Prices are up +33.2% over 12 months, but auction volume isn't strong enough yet to confirm a sustained trend. Monitor over the next few cycles before committing.
Based on 49 auctions · latest 11 Jun 2026
↓ The guide below describes the model — history, characteristics and what to check before buying.
The Porsche 911 Turbo (997 generation, 2006–2013) represents the pinnacle of Porsche's water-cooled flat-six turbocharged engineering, offering either 480 hp in its original 3.6-litre form or 500 hp in the revised 3.8-litre 997.2 iteration introduced in 2010. Equipped with all-wheel drive, a revised suspension architecture, and the option of Porsche's PDK dual-clutch gearbox from the 997.2 onward, it bridged old-school analogue driving character with modern supercar performance. For collectors and enthusiasts, it occupies a sweet spot as the last 911 Turbo to feel genuinely raw and communicative before electronics and weight gains began to dilute the experience in subsequent generations.

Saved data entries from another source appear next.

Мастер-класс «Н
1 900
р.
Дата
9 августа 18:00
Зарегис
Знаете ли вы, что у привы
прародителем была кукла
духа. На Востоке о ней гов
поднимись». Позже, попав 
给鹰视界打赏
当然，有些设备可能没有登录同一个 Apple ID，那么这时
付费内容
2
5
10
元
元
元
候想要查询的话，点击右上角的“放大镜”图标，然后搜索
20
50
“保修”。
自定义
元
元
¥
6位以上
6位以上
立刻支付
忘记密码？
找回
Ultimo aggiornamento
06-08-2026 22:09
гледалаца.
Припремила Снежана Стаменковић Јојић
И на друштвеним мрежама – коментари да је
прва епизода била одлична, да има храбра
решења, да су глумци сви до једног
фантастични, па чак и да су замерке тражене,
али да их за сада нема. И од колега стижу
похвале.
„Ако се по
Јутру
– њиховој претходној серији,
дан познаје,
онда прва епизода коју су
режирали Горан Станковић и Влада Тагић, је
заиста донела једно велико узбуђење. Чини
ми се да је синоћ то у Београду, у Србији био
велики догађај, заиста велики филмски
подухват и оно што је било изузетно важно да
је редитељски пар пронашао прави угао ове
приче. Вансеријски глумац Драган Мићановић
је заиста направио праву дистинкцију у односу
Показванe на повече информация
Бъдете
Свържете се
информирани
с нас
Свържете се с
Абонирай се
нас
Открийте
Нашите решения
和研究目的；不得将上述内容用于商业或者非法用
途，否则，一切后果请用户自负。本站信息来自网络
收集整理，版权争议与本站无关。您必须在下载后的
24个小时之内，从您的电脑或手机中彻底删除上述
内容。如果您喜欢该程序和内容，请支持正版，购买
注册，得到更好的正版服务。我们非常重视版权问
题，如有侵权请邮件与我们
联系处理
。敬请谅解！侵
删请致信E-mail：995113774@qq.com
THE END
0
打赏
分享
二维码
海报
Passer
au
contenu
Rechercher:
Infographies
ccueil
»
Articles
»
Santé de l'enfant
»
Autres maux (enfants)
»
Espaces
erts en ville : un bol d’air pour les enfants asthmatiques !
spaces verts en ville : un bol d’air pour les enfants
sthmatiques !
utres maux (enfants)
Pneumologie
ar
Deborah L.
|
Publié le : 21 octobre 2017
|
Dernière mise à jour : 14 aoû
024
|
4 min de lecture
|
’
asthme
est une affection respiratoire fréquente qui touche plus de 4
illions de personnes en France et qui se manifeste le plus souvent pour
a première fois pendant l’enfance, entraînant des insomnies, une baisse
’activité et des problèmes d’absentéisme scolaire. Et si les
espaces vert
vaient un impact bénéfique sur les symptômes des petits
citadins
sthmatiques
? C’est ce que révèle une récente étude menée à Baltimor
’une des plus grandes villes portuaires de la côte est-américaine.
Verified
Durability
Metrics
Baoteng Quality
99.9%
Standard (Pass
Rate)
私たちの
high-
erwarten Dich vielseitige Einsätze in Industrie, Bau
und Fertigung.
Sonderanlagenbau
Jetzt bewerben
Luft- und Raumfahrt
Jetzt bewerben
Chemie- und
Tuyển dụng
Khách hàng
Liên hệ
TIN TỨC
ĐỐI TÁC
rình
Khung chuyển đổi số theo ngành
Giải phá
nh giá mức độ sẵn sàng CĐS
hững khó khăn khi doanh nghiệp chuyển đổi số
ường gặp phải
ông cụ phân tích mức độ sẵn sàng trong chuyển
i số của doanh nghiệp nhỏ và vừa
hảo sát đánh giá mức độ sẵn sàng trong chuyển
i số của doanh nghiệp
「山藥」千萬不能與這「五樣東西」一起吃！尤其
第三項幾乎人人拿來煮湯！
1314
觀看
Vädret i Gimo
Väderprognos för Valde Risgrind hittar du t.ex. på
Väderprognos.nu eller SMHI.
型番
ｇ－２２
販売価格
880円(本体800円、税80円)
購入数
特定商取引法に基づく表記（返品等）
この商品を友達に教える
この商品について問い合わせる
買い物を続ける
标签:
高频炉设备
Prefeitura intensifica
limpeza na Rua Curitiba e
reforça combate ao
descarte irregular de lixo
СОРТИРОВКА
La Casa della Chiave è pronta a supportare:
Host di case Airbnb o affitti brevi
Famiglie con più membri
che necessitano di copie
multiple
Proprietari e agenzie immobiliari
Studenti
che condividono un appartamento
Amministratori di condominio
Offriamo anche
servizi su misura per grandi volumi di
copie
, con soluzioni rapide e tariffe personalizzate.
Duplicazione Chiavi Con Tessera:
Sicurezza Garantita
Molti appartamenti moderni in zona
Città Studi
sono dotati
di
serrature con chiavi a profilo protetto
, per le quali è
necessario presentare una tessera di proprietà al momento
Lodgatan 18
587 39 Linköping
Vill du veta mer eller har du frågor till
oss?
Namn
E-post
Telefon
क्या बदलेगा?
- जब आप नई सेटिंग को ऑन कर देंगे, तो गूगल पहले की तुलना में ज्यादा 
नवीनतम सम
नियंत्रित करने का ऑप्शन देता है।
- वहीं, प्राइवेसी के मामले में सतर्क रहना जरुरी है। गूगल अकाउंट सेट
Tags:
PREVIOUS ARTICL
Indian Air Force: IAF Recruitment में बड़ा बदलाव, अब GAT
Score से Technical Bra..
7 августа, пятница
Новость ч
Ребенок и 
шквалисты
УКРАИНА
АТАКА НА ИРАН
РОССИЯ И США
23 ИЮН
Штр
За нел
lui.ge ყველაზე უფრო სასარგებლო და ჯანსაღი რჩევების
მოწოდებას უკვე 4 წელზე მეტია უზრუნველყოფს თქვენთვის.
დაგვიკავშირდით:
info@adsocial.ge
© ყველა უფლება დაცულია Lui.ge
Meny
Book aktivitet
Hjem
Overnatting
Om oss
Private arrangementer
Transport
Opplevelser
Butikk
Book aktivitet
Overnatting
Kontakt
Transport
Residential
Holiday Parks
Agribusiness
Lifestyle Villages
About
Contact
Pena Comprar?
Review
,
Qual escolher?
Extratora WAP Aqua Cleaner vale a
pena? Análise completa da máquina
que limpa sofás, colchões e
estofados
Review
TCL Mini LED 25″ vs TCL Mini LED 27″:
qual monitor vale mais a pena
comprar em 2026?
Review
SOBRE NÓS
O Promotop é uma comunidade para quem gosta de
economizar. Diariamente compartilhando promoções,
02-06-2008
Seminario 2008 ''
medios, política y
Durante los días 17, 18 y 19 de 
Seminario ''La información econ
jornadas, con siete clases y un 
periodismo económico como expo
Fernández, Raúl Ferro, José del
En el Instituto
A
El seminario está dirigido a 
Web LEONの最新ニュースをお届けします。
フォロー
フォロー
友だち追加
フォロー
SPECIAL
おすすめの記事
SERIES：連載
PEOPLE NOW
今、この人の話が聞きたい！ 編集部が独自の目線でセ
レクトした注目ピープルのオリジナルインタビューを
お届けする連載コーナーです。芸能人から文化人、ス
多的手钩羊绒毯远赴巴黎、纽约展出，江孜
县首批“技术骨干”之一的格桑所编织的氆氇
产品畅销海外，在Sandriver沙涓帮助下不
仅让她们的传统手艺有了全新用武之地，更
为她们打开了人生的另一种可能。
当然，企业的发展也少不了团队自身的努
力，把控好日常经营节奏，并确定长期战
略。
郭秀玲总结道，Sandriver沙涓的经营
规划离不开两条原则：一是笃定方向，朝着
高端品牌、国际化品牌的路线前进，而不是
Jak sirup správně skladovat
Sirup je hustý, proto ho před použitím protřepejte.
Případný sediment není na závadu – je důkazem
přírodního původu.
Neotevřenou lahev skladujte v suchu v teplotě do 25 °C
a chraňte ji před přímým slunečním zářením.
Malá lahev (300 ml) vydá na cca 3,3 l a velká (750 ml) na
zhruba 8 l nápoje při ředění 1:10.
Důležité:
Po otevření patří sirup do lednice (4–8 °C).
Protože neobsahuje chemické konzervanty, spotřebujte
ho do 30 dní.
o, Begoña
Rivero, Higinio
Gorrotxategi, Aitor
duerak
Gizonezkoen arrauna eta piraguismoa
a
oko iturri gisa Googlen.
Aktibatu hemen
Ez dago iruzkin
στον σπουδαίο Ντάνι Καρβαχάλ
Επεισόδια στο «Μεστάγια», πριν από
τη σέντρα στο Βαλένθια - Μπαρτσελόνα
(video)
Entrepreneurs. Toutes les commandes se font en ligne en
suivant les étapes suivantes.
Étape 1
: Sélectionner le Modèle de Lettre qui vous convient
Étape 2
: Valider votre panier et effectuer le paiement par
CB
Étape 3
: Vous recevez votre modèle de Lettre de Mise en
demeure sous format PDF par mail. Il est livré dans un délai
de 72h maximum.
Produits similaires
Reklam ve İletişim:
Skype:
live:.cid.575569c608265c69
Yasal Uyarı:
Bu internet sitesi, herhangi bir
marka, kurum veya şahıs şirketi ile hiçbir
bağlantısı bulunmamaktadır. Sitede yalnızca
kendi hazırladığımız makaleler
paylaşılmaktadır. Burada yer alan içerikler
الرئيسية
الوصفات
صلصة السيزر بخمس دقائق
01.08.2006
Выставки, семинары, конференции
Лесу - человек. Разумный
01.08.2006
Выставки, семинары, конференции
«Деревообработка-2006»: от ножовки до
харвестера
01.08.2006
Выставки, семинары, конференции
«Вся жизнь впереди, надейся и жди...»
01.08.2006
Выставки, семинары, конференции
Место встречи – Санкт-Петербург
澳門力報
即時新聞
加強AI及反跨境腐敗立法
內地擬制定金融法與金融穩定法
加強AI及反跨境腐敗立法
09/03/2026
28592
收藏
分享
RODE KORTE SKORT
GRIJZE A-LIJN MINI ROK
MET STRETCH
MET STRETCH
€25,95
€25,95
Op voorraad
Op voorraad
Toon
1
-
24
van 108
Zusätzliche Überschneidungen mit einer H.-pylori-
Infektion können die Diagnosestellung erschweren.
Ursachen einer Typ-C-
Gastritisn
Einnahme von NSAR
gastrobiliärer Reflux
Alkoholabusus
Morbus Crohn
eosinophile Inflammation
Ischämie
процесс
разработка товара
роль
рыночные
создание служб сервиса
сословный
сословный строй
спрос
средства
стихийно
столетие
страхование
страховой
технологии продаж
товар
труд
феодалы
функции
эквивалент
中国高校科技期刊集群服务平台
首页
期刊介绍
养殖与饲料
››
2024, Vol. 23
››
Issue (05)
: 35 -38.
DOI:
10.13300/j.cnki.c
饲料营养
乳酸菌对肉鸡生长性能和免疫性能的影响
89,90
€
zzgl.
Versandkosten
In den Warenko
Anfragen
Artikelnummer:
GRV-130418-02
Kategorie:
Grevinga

The 997 Turbo carries the bloodline of the legendary 930 and 993 Turbos while delivering a level of usability and reliability that its air-cooled predecessors could never match, making it both a practical daily driver and a serious collector's piece. Its motorsport-derived engineering — including ceramic composite brakes, active aerodynamics, and a sophisticated PASM chassis — ensures it remains technically relevant decades after production. Emotionally, it represents the era when a 911 Turbo still demanded full driver engagement, rewarding skilled pilots rather than masking inputs behind an excess of electronic aids.